As a federally funded research and development center (FFRDC), the Software Engineering Institute (SEI) at Carnegie Mellon University is at the forefront of the world’s effort to advance and improve the state of the software engineering and cyber security practices. With offices around the world, a best-in-class education and training program and a global presence at a full spectrum of research- and industry-centric events, tradeshows and international conferences, the SEI’s mission is to be world leaders in research and transition of knowledge.

As part of their Secure Coding initiative, the CERT division at the SEI produced this series of video podcasts, released on iTunesU and on their Secure Coding website.
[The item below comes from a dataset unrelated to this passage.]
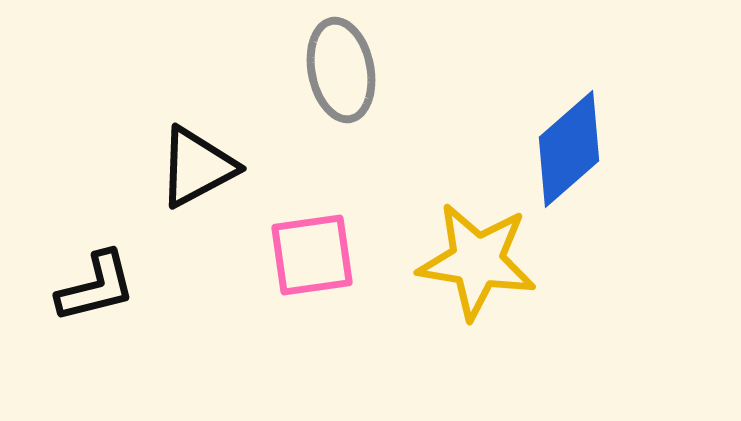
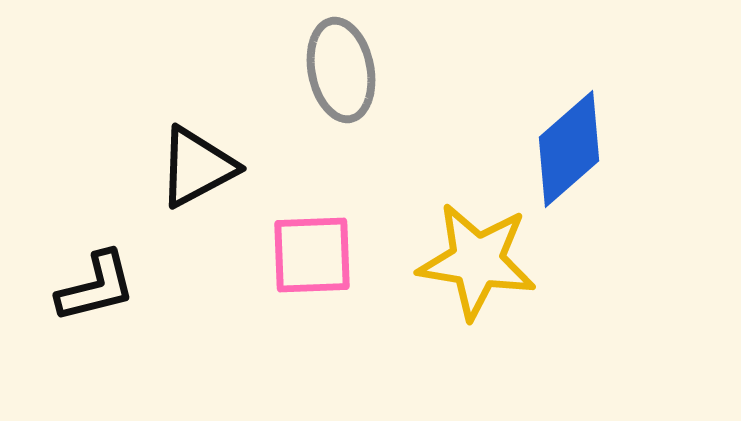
pink square: rotated 6 degrees clockwise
I provided creative direction, assisted with writing, created all informational and conceptual graphics and coordinated deployment of final video podcasts.

Part 1 | Project
Part 1 covers the project team’s involvement in international standards bodies, their managed string and secure integer libraries, their collaborations with various government and commercial organizations, and other areas of work.

Part 2 | Standards
Part 2 talks about the CERT secure coding standards, a collection of rules and recommendations for secure coding in C, C++, and other programming languages that is being developed through a community process.

Part 3 | Training
Part 3 describes training in C and C++ secure coding practices that he and other members of the project are providing to software developers, undergraduate and graduate secure coding courses, and other training activities.